High-Speed Rail Freight (HSRF) involves the use of high-speed trains. The business community in Østfold, Norway has expressed a desire for the Skagerrak Line to be used for HSRF such as fresh salmon, groceries, high-value goods and mail between Oslo and Gothenburg and onwards to Hamburg, with the ability to continue by high-speed train to Asia.
It’s perfectly feasible to use high-speed trains for HSRF on the Skagerrak Line and meet the technical requirements of Swedish Transport Agency infrastructure compatibility regulations regarding high-speed trains.
International low-value freight traffic on the Oslo-Gothenburg railway will not be affected by the Skagerrak Line, which will only handle HSRF and perishable goods to Denmark and Germany.
It’s also possible to operate standard containers using freight wagons specially designed for HSRF.
EU directive EU/1299/2014 stipulates a maximum length of 400 metres, a maximum axle load of 17 tonnes and a maximum train weight of 1,000 tonnes, and a speed of at least 250 km/h.
Because high-speed rail freight can compete pricewise with truck, sea and air freight, it will help open up major new market areas for time-critical goods, which could include mail, E-commerce goods and perishable goods such as salmon.

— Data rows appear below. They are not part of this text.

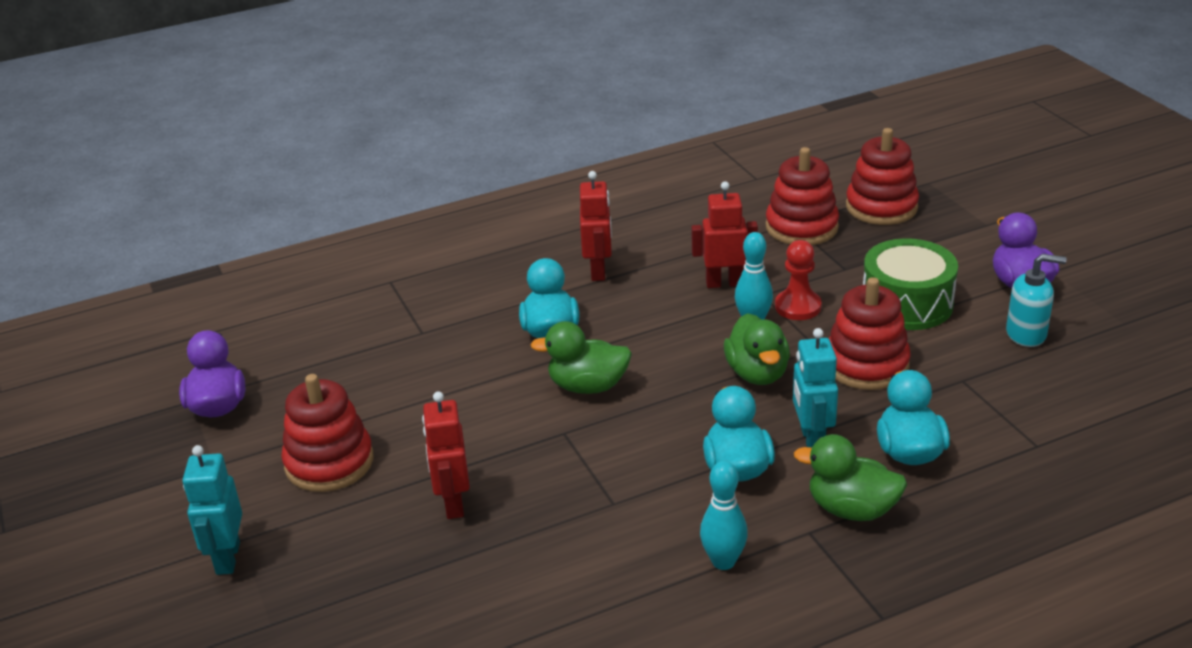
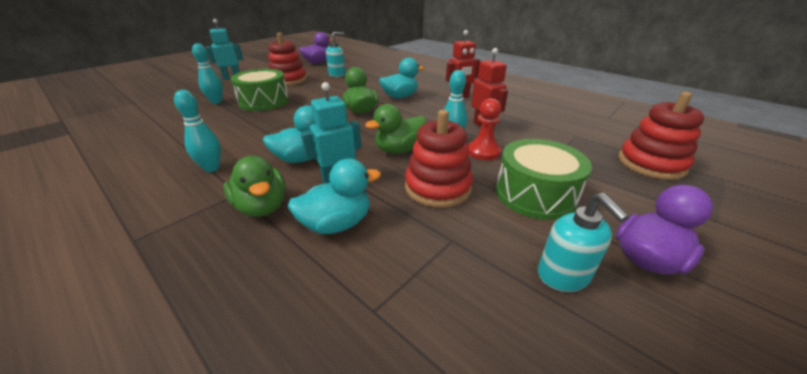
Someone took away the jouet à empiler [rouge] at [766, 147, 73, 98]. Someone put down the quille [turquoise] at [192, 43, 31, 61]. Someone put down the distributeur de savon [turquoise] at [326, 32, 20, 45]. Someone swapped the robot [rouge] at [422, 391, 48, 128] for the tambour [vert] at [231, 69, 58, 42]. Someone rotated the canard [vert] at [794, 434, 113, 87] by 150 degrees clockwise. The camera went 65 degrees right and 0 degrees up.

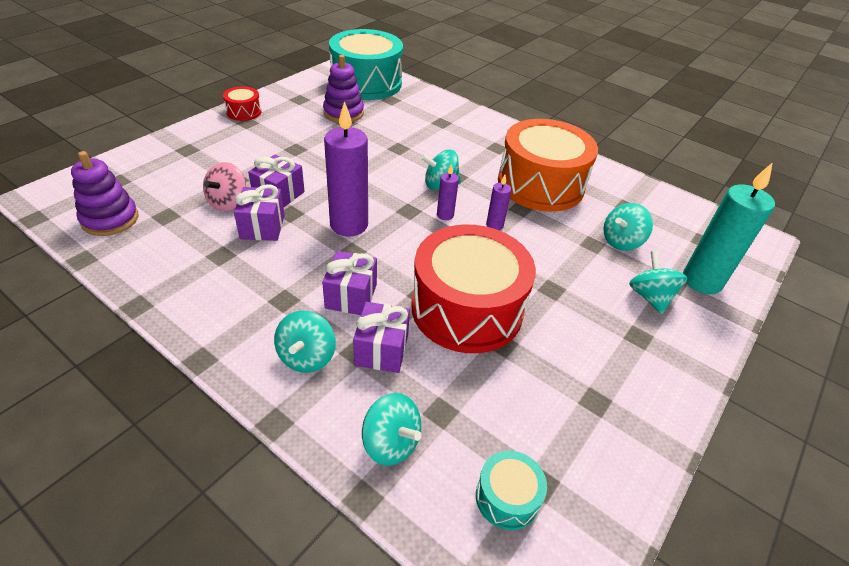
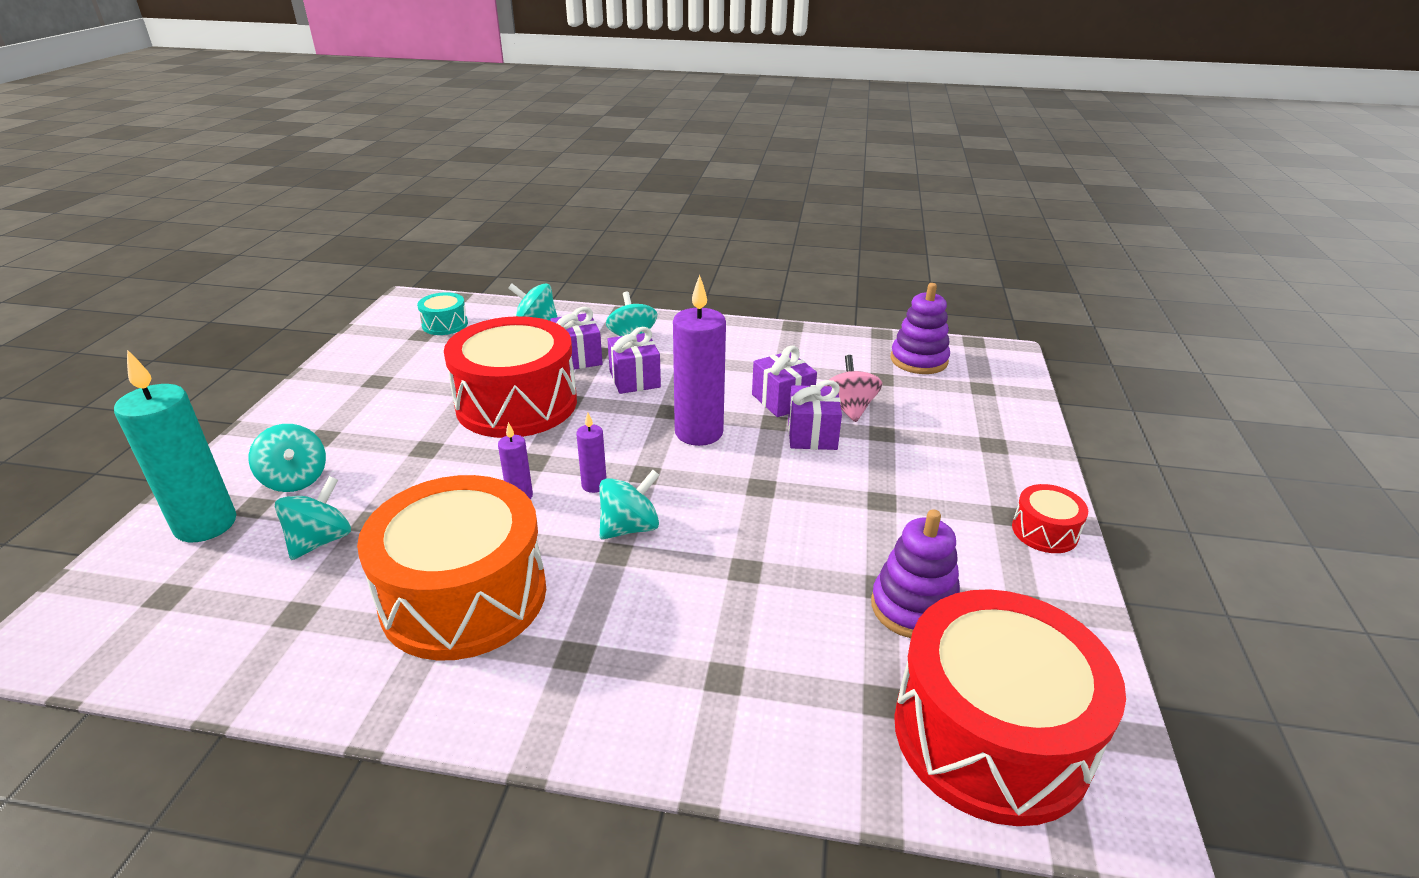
Someone repainted the tambour [turquoise] at [329, 29, 74, 71], which became the tambour [rouge] at [894, 589, 232, 237]. The camera went 155 degrees right and 10 degrees down.

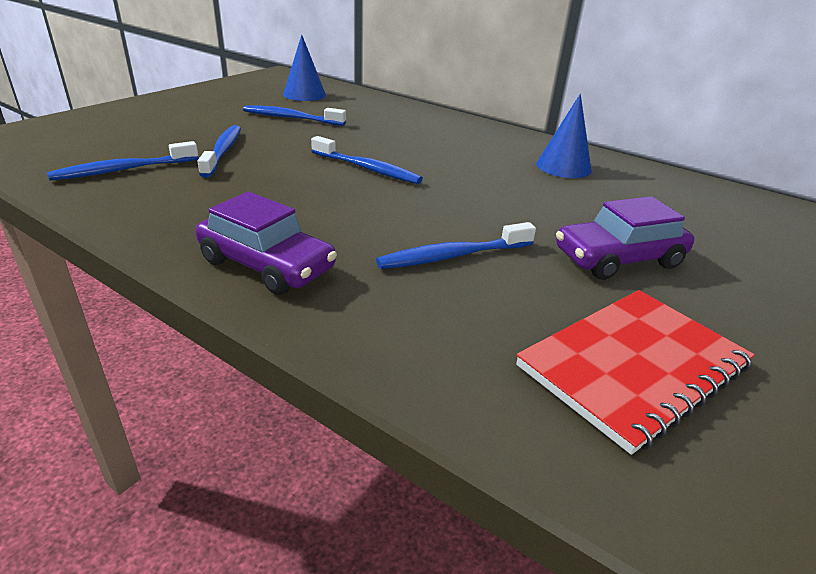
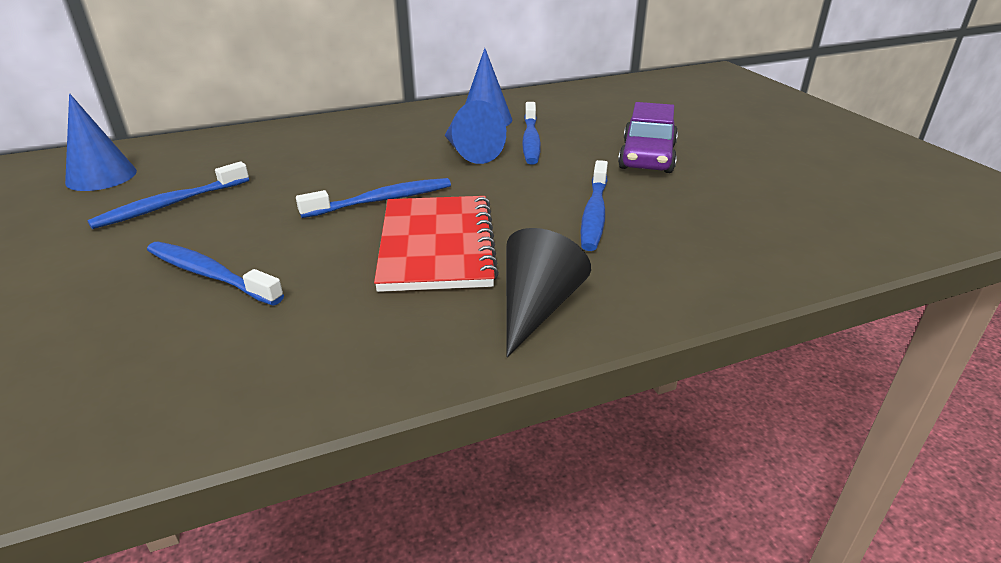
Someone put down the cône [bleu] at [445, 100, 61, 64]. Someone carried the brosse à dents [bleu] from [47, 141, 151, 40] to [522, 102, 19, 62]. Someone carried the carnet [rouge] from [516, 290, 239, 165] to [374, 196, 125, 96]. Someone swapped the voiture [violet] at [195, 192, 142, 103] for the cône [noir] at [506, 228, 85, 129]. The camera went 55 degrees left and 0 degrees up.

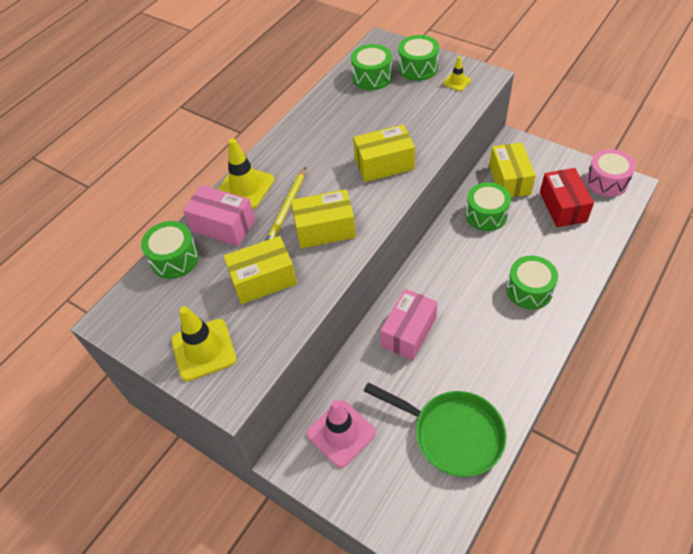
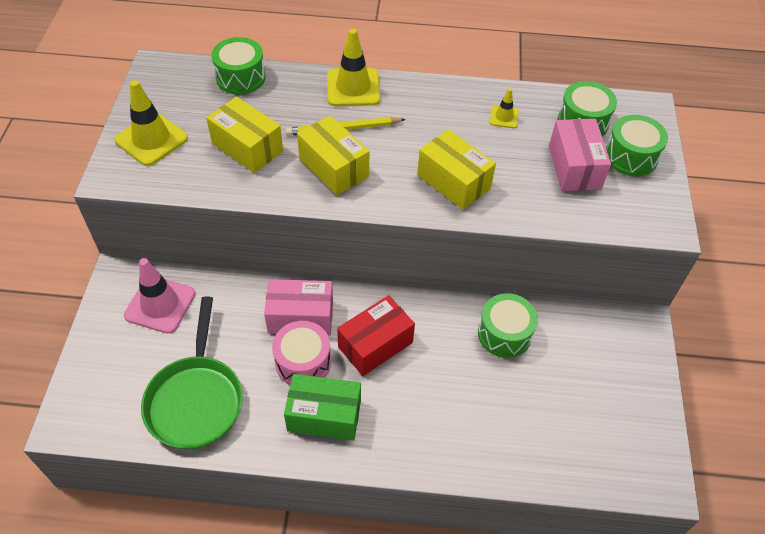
Someone took away the boîte [jaune] at [489, 143, 47, 54]. Someone took away the tambour [vert] at [506, 256, 52, 53]. Someone put down the boîte [vert] at [284, 374, 77, 66]. Someone carried the boîte [rose] from [183, 185, 72, 61] to [549, 119, 62, 72]. Someone carried the cône de chantier [jaune] from [443, 56, 28, 35] to [490, 88, 29, 40]. Someone carried the boîte [rouge] from [540, 168, 54, 59] to [337, 295, 78, 81]. Someone carried the tambour [rose] from [586, 149, 50, 48] to [272, 321, 59, 64]. The camera went 55 degrees right and 0 degrees up.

Perishable goods like salmon hauled by HSRF from Norway can reach a significantly larger market in Europe within 10 hours, which is important for perishables. HSRF trains will traffic both the Skagerrak Line and the conventional rail network in Sweden, Denmark and Germany. Norwegian calculations show that 244,000 tonnes of seafood were exported in 2013, and that this will increase sixfold to 1,464,000 tonnes by 2050, equivalent to 492 million meals.